Hemp Seed Protein

hemp-seeds.jpgHemp Seed Protein will supply your diet with a clean, plant-based source of essential fatty acids, antioxidants, vitamins, minerals, fiber, chlorophyll and a complete, balanced, gluten-free source of essential amino acids.

Many plant proteins are labelled “incomplete” proteins as a result of the low amounts of one or more of the nine essential amino acids. Truth be told, the “incomplete” label is somewhat misleading as all plant proteins do contain each of the essential amino acids. But in most cases (e.g. grains, legumes), levels of one or more amino acids are insufficient for human needs. However, hemp protein supplies enough of each of the essential amino acids to contribute strongly to your body’s daily protein requirement. In fact, an important aspect of hemp protein is that it is a quality source of the amino acids arginine and histidine, both of which are important for growth during childhood, and of the sulphur-containing amino acids methionine and cysteine, both of which are needed in the production of vital enzymes. Hemp protein also contains relatively high levels of the branched-chain amino acids that are crucial in the repair and growth of lean body mass, making a hemp protein shake after a workout a worthwhile investment.

Almost two-thirds of hemp protein is made up of edestin, a globulin protein found only in hemp seeds. This makes hemp the superior source for this protein in the plant kingdom. Edestin is a type of plant protein that is similar to protein found in the human body, and thus is perfectly suited to aid in meeting the body’s cellular needs such as DNA repair. Since much of hemp’s protein resembles that found in human blood, hemp protein is very easily digested and assimilated. In addition, another one-third of hemp’s protein is albumin, another high quality globulin protein also found in egg whites.

When purchasing a hemp protein powder you should be looking for a brand that supplies at least 50% protein by weight, supplying 15 grams of protein per 30 gram serving. 

While hemp protein powder may contain more total fat than many other protein powders available today, it should be stressed that almost all of this fat comes from the essential polyunsaturated fatty acids omega-6 and omega-3. Hemp is recognized by the World Health Organization as having what is considered to be an optimal three-to-one balance of omega-6 to omega-3 essential fatty acids. It is this ratio that is believed to be ideal in promoting long-term well-being by decreasing the likelihood of developing heart disease, diabetes and depression.

Importantly, the fat present in hemp is also one of the few food sources of the fatty acid known as gamma-linolenic acid (GLA). GLA is showing promise in helping the fight against chronic diseases.

Hemp Protein Powder contains no additives or preservatives. While many protein powders use artificial flavoring, Hemp Protein Powder’s natural nutty flavor is all the flavor needed.

Hemp versus Soy 

In the plant kingdom hemp is second only to soy in protein content. But it has several advantages over the soybean.

Unlike Hemp Protein Powder, many soy protein isolate powders that are not labelled organic are often processed with hexane, a petroleum solvent that has adverse impacts on the environment and potentially human health. The resulting hexane-processed soy is utilized in many soy protein powders, cereals and bars. Hemp protein Powder produced using only expeller (cold) pressed techniques does not involve the use of hexane in the production process. It is this same technique that ensures valuable vitamins and minerals are not destroyed during processing.
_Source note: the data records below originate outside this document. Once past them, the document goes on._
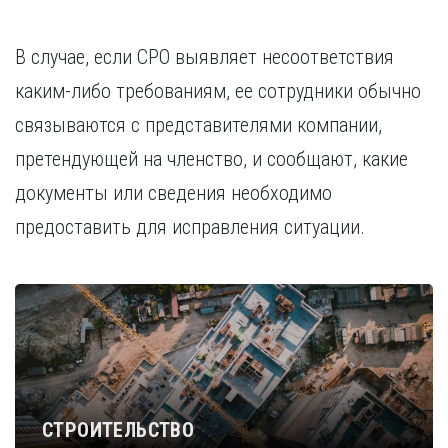
В случае, если СРО выявляет несоответствия
каким-либо требованиям, ее сотрудники обычно
связываются с представителями компании,
претендующей на членство, и сообщают, какие
документы или сведения необходимо
предоставить для исправления ситуации.
СТРОИТЕЛЬСТВО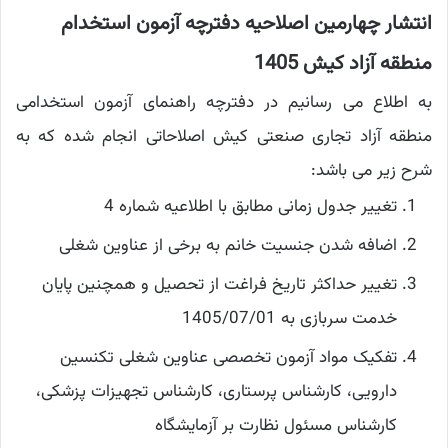
انتشار چهارمین اصلاحیه دفترچه آزمون استخدام
منطقه آزاد کیش 1405
به اطلاع می رسانیم در دفترچه راهنمای آزمون استخدامی
منطقه آزاد تجاری صنعتی کیش اصلاحاتی انجام شده که به
شرح زیر می باشد:
تغییر جدول زمانی مطابق با اطلاعیه شماره 4
اضافه شدن جنسیت خانم به برخی از عناوین شغلی
تغییر حداکثر تاریخ فراغت از تحصیل و همچنین پایان
خدمت سربازی به 1405/07/01
تفکیک مواد آزمون تخصصی عناوین شغلی تکنسین
دارویی، کارشناس پرستاری، کارشناس تجهیزات پزشکی،
کارشناس مسئول نظارت بر آزمایشگاه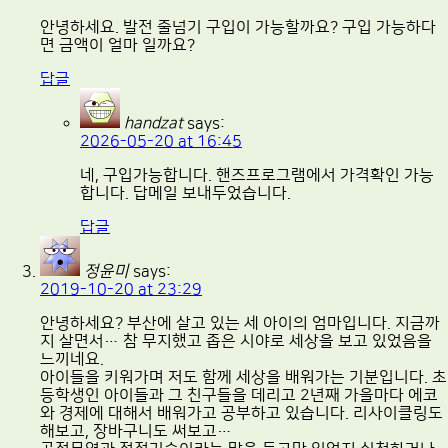
안녕하세요. 발전 줄넘기 구입이 가능할까요? 구입 가능하다
면 금액이 얼마 일까요?
답글
handzat
says:
2026-05-20 at 16:45
네, 구입가능합니다. 핸즈프로그램에서 가격확인 가능
합니다. 답메일 보내두었습니다.
답글
정윤미
says:
2019-10-20 at 23:29
안녕하세요? 부산에 살고 있는 세 아이의 엄마입니다. 지금까
지 살면서… 참 무지했고 좁은 시야로 세상을 보고 있었음을
느끼네요.
아이들을 키워가며 저도 함께 세상을 배워가는 기분입니다. 초
등학생인 아이들과 그 친구들을 데리고 2년째 가을마다 에코
와 경제에 대해서 배워가고 공부하고 있습니다. 리사이클링도
해보고, 장바구니도 써보고…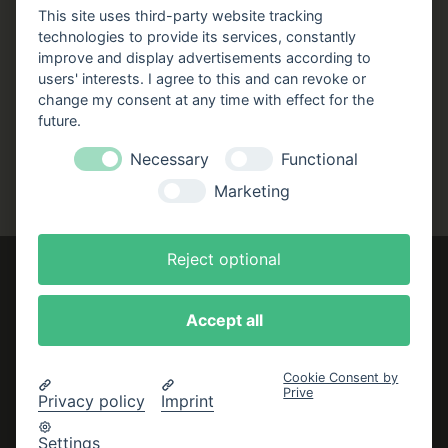
Stellenangebote
This site uses third-party website tracking
technologies to provide its services, constantly
Folgen Sie uns!
improve and display advertisements according to
users' interests. I agree to this and can revoke or
Facebook
Instagram
YouTube
TikTok
change my consent at any time with effect for the
Zustellung durch:
future.
Necessary
Functional
Marketing
Reject optional
Accept all
Impressum
AGB
Cookie Consent by
Prive
Datenschutzerklärung
Privacy policy
Imprint
Bestellung widerrufen
Settings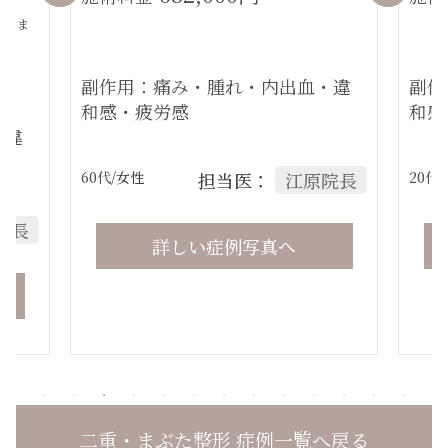
ていま
副作用：痛み・腫れ・内出血・違
副作
和感・疲労感
和感
・違
60代
/女性
担当医：
江原院長
20代
院長
詳しい症例写真へ
二重・まぶた整形 症例一覧へ戻る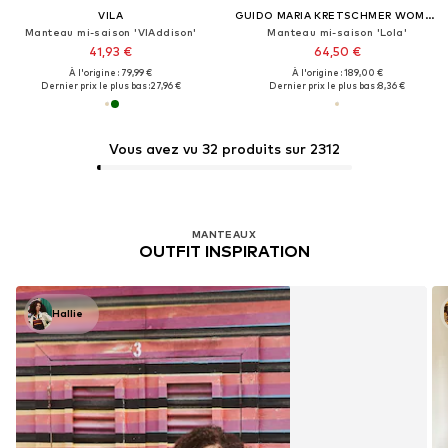
VILA
GUIDO MARIA KRETSCHMER WOMEN
Manteau mi-saison 'VIAddison'
Manteau mi-saison 'Lola'
41,93 €
64,50 €
À l'origine : 79,99 €
À l'origine : 189,00 €
Dernier prix le plus bas :
27,96 €
Dernier prix le plus bas :
8,36 €
Vous avez vu 32 produits sur 2312
MANTEAUX
OUTFIT INSPIRATION
Hallie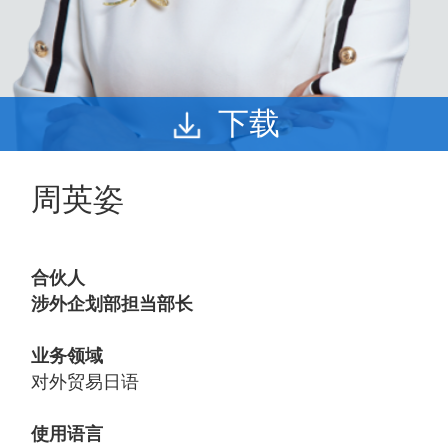
下载
周英姿
合伙人
涉外企划部担当部长
业务领域
对外贸易日语
使用语言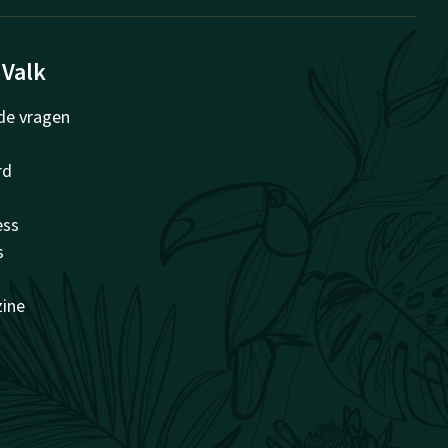
 Valk
de vragen
rd
ess
s
zine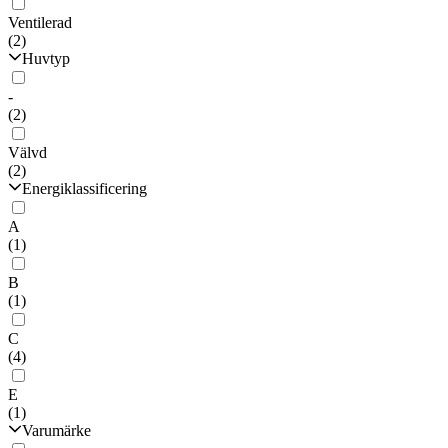
Ventilerad
(2)
Huvtyp
-
(2)
Välvd
(2)
Energiklassificering
A
(1)
B
(1)
C
(4)
E
(1)
Varumärke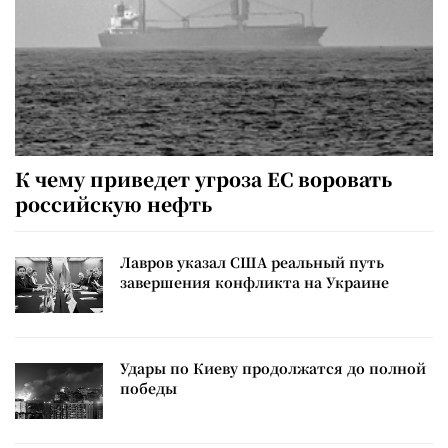
К чему приведет угроза ЕС воровать
российскую нефть
Лавров указал США реальный путь
завершения конфликта на Украине
Удары по Киеву продолжатся до полной
победы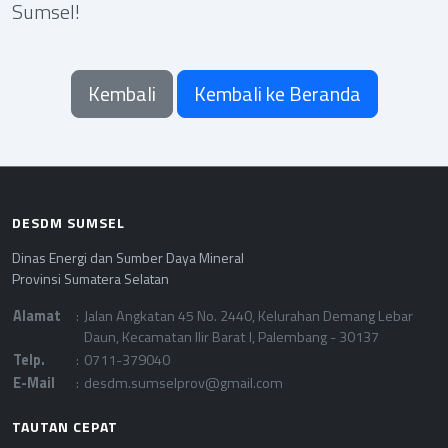
Sumsel!
Kembali
Kembali ke Beranda
DESDM SUMSEL
Dinas Energi dan Sumber Daya Mineral
Provinsi Sumatera Selatan
Alamat
:
Jalan Angkatan 45 No. 2440, Kelurahan Demang Lebar
Daun, Kecamatan Ilir Barat I, Palembang - 30137
Telp.
:
0711-379040
E-Mail
:
desdm.sumselprov@gmail.com
TAUTAN CEPAT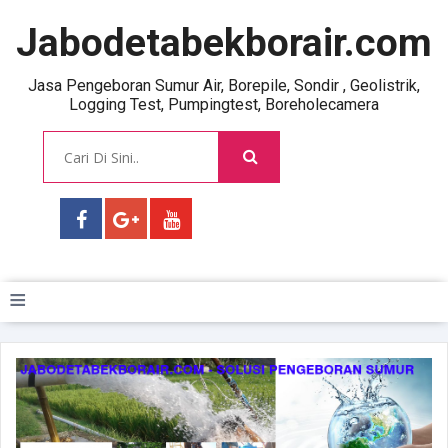
Jabodetabekborair.com
Jasa Pengeboran Sumur Air, Borepile, Sondir , Geolistrik,
Logging Test, Pumpingtest, Boreholecamera
≡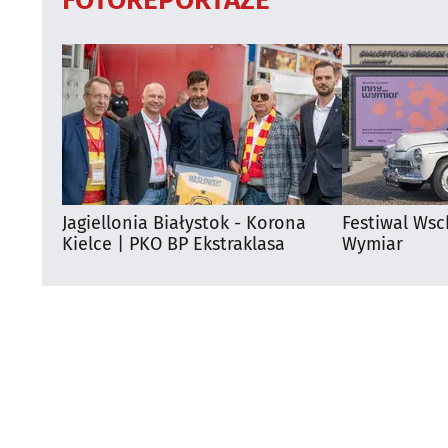
Jagiellonia Białystok - Korona
Festiwal Wsc
Kielce | PKO BP Ekstraklasa
Wymiar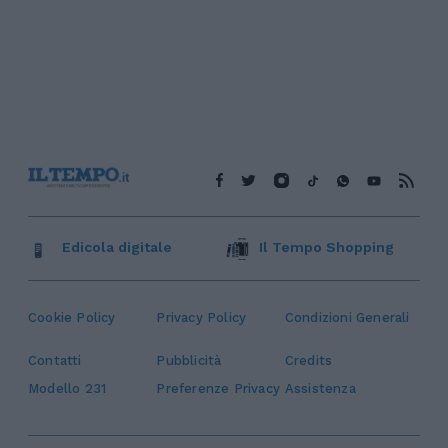
Edicola digitale
Il Tempo Shopping
Cookie Policy
Privacy Policy
Condizioni Generali
Contatti
Pubblicità
Credits
Modello 231
Preferenze Privacy
Assistenza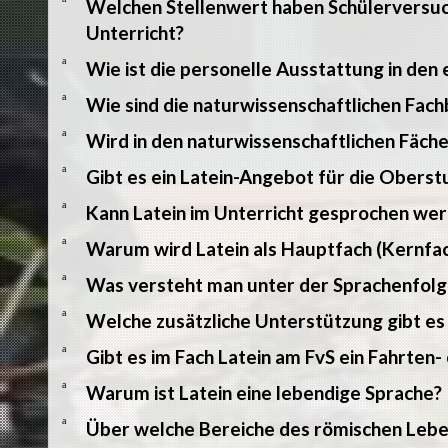
Welchen Stellenwert haben Schülerversuc
Unterricht?
a
Wie ist die personelle Ausstattung in den 
a
Wie sind die naturwissenschaftlichen Fac
a
Wird in den naturwissenschaftlichen Fäch
a
Gibt es ein Latein-Angebot für die Oberst
a
Kann Latein im Unterricht gesprochen we
a
Warum wird Latein als Hauptfach (Kernfac
a
Was versteht man unter der Sprachenfolg
a
Welche zusätzliche Unterstützung gibt es
a
Gibt es im Fach Latein am FvS ein Fahrten
a
Warum ist Latein eine lebendige Sprache?
a
Über welche Bereiche des römischen Lebe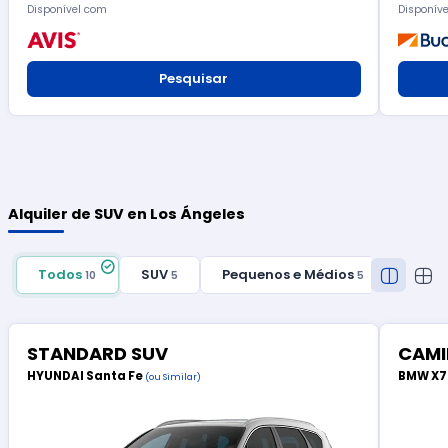
Disponível com
Disponív
Pesquisar
Alquiler de SUV en Los Ángeles
Todos
SUV
Pequenos e Médios
10
5
5
STANDARD SUV
CAMI
HYUNDAI Santa Fe
BMW X
(ou Similar)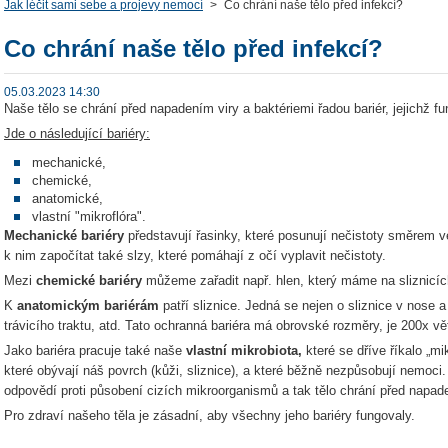
Jak léčit sami sebe a projevy nemocí
>
Co chrání naše tělo před infekcí?
Co chrání naše tělo před infekcí?
05.03.2023 14:30
Naše tělo se chrání před napadením viry a baktériemi řadou bariér, jejichž f
Jde o následující bariéry:
mechanické,
chemické,
anatomické,
vlastní "mikroflóra".
Mechanické bariéry
představují řasinky, které posunují nečistoty směrem 
k nim započítat také slzy, které pomáhají z očí vyplavit nečistoty.
Mezi
chemické bariéry
můžeme zařadit např. hlen, který máme na sliznicích
K
anatomickým bariérám
patří sliznice. Jedná se nejen o sliznice v nose a 
trávicího traktu, atd. Tato ochranná bariéra má obrovské rozměry, je 200x v
Jako bariéra pracuje také naše
vlastní mikrobiota,
které se dříve říkalo „mi
které obývají náš povrch (kůži, sliznice), a které běžně nezpůsobují nemoci.
odpovědí proti působení cizích mikroorganismů a tak tělo chrání před napad
Pro zdraví našeho těla je zásadní, aby všechny jeho bariéry fungovaly.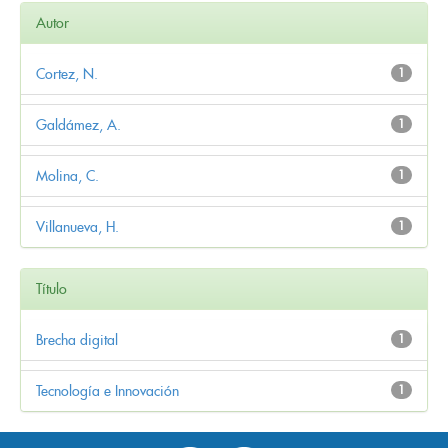
Autor
Cortez, N.
1
Galdámez, A.
1
Molina, C.
1
Villanueva, H.
1
Título
Brecha digital
1
Tecnología e Innovación
1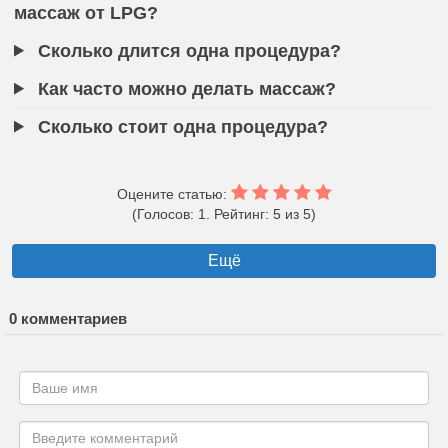
массаж от LPG?
Сколько длится одна процедура?
Как часто можно делать массаж?
Сколько стоит одна процедура?
Оцените статью:
(Голосов: 1. Рейтинг: 5 из 5)
Ещё
0 комментариев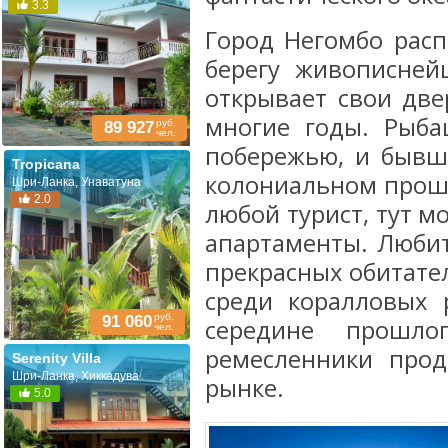
3.3
Город Негомбо расп
берегу живописней
открывает свои дв
многие годы. Рыба
руб.
89 927
чел.
побережью, и бывш
Tropicana
колониальном прошл
Шри-Ланка, Унаватуна
2.0
любой турист, тут 
апартаменты. Любит
прекрасных обитате
среди коралловых
руб.
91 060
середине прошло
чел.
ремесленники про
Serenity Villa
Шри-Ланка, Хиккадува
рынке.
5.0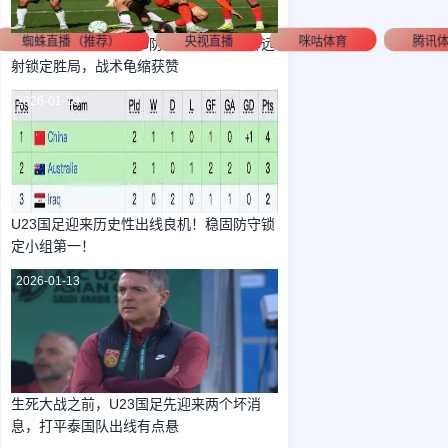
蜘蛛直播（推荐）
央视直播
咪咕体育
腾讯
澳洲主帅不满中国U23防守，国足凭一脚远
射锁定胜局，战术龟缩获赞
2026-01-13
U23国足迎来历史性出线良机！稳固防守锁
定小组第一！
2026-01-13
生死大战之前，U23国足先迎来两个坏消
息，打平泰国队出线有点悬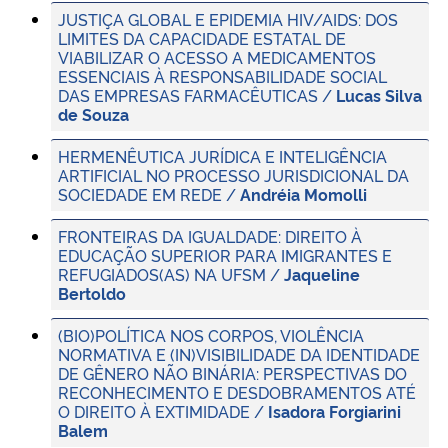
JUSTIÇA GLOBAL E EPIDEMIA HIV/AIDS: DOS
LIMITES DA CAPACIDADE ESTATAL DE
VIABILIZAR O ACESSO A MEDICAMENTOS
ESSENCIAIS À RESPONSABILIDADE SOCIAL
DAS EMPRESAS FARMACÊUTICAS /
Lucas Silva
de Souza
HERMENÊUTICA JURÍDICA E INTELIGÊNCIA
ARTIFICIAL NO PROCESSO JURISDICIONAL DA
SOCIEDADE EM REDE /
Andréia Momolli
FRONTEIRAS DA IGUALDADE: DIREITO À
EDUCAÇÃO SUPERIOR PARA IMIGRANTES E
REFUGIADOS(AS) NA UFSM /
Jaqueline
Bertoldo
(BIO)POLÍTICA NOS CORPOS, VIOLÊNCIA
NORMATIVA E (IN)VISIBILIDADE DA IDENTIDADE
DE GÊNERO NÃO BINÁRIA: PERSPECTIVAS DO
RECONHECIMENTO E DESDOBRAMENTOS ATÉ
O DIREITO À EXTIMIDADE /
Isadora Forgiarini
Balem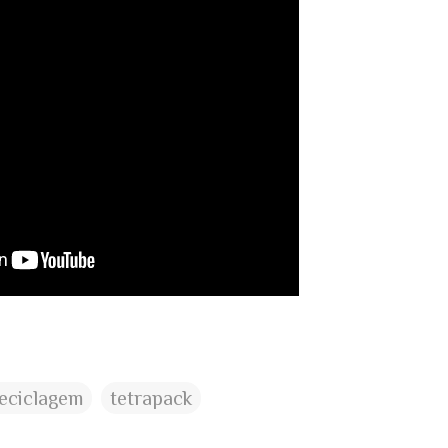
eciclagem
tetrapack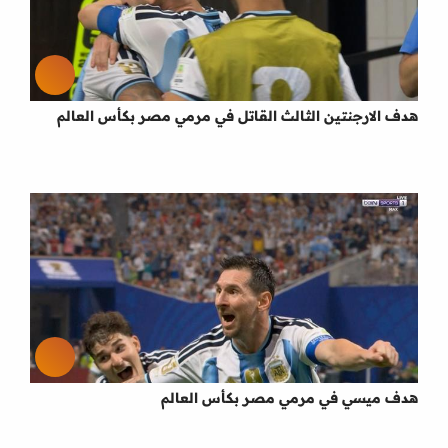
هدف الارجنتين الثالث القاتل في مرمي مصر بكأس العالم
هدف ميسي في مرمي مصر بكأس العالم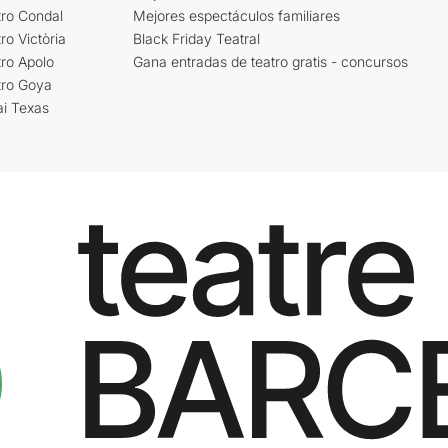
tro Condal
Mejores espectáculos familiares
ro Victòria
Black Friday Teatral
ro Apolo
Gana entradas de teatro gratis - concursos
tro Goya
ai Texas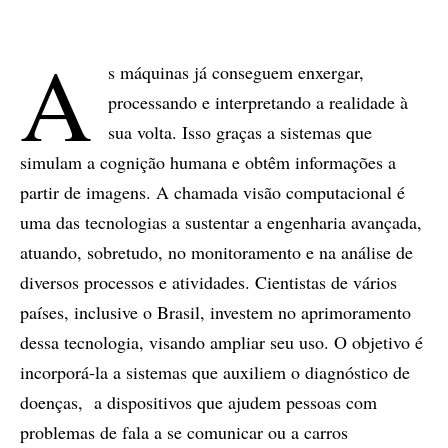
A
s máquinas já conseguem enxergar,
processando e interpretando a realidade à
sua volta. Isso graças a sistemas que
simulam a cognição humana e obtêm informações a
partir de imagens. A chamada visão computacional é
uma das tecnologias a sustentar a engenharia avançada,
atuando, sobretudo, no monitoramento e na análise de
diversos processos e atividades. Cientistas de vários
países, inclusive o Brasil, investem no aprimoramento
dessa tecnologia, visando ampliar seu uso. O objetivo é
incorporá-la a sistemas que auxiliem o diagnóstico de
doenças, a dispositivos que ajudem pessoas com
problemas de fala a se comunicar ou a carros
Soy protein contains oligosaccharides that can cause stomach upset and gas in some individuals. Hemp Protein Powder is free of this irritant and there are no known allergens present in Hemp Protein Powder. The addition of sugar to many soy protein products is also a concern for our expanding waistlines.

Perhaps the most important difference, the non-organic soybeans used in many soy protein powders are often derived from genetically modified soybeans. Hemp is never genetically modified. In addition, hemp foods have low environmental impact because hemp doesn’t require Herbicides or Pesticides to grow.